Your goal »
Copy out the full data exactly as given; pictures should not be included.

Data for review »
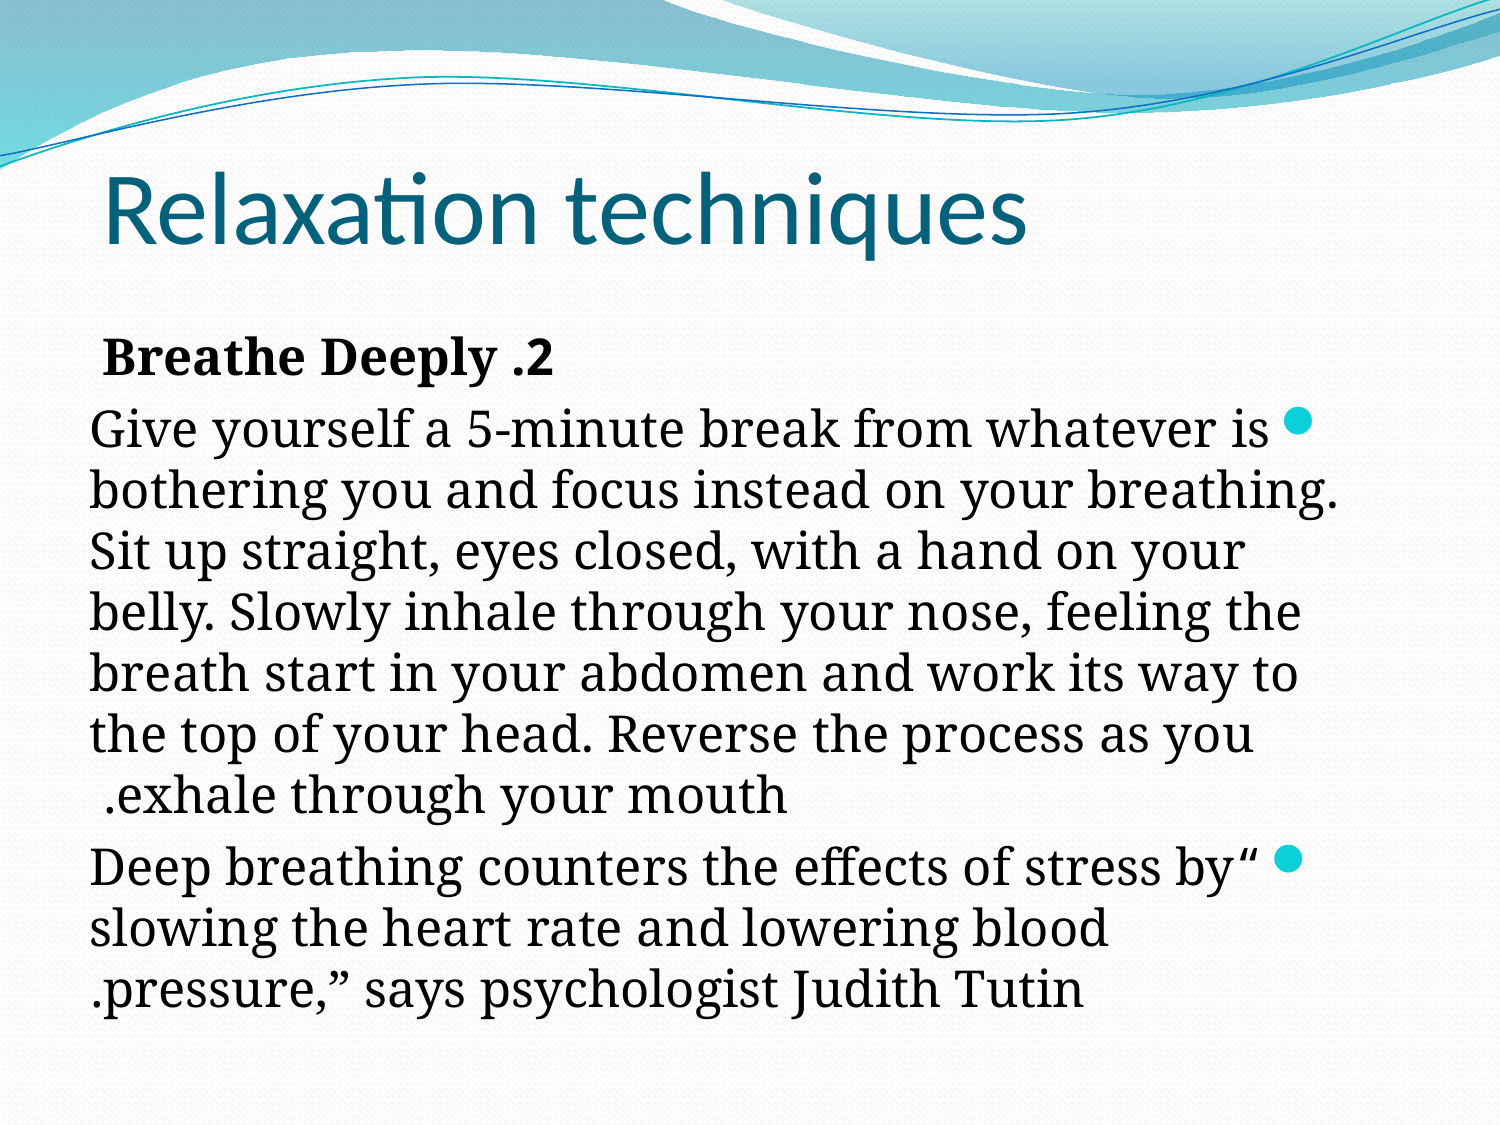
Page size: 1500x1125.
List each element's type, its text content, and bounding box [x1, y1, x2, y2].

list 2. Breathe Deeply Give yourself a 5-minute break from whatever is bothering you and focus instead on your breathing. Sit up straight, eyes closed, with a hand on your belly. Slowly inhale through your nose, feeling the breath start in your abdomen and work its way to the top of your head. Reverse the process as you exhale through your mouth. “Deep breathing counters the effects of stress by slowing the heart rate and lowering blood pressure,” says psychologist Judith Tutin. [75, 317, 1425, 1038]
title Relaxation techniques [75, 78, 1425, 266]
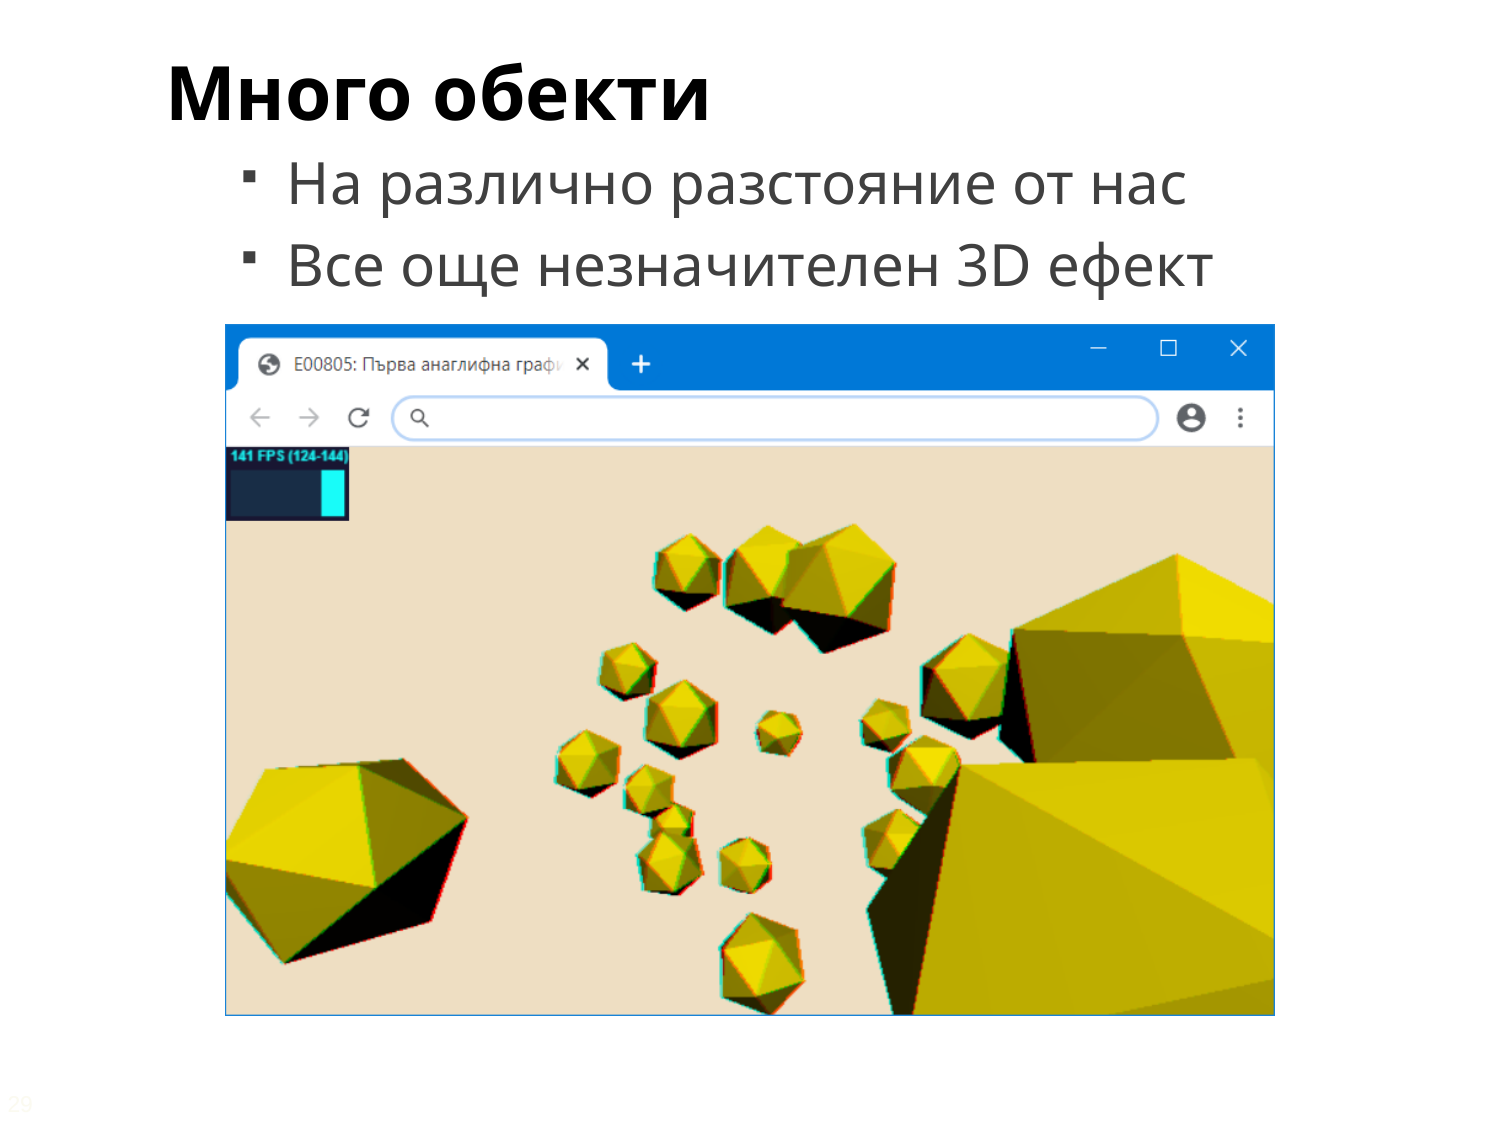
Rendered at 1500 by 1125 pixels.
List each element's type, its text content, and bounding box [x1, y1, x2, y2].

Output below »
Page size: 1500x1125.
List each element's type, its text content, and bounding box [x1, y1, x2, y2].

list 2. Breathe Deeply Give yourself a 5-minute break from whatever is bothering you and focus instead on your breathing. Sit up straight, eyes closed, with a hand on your belly. Slowly inhale through your nose, feeling the breath start in your abdomen and work its way to the top of your head. Reverse the process as you exhale through your mouth. “Deep breathing counters the effects of stress by slowing the heart rate and lowering blood pressure,” says psychologist Judith Tutin. [75, 317, 1425, 1038]
title Relaxation techniques [75, 78, 1425, 266]
Rendered at 1500 by 1125 pixels.
List each element's type, its text content, and bounding box [x1, y1, x2, y2].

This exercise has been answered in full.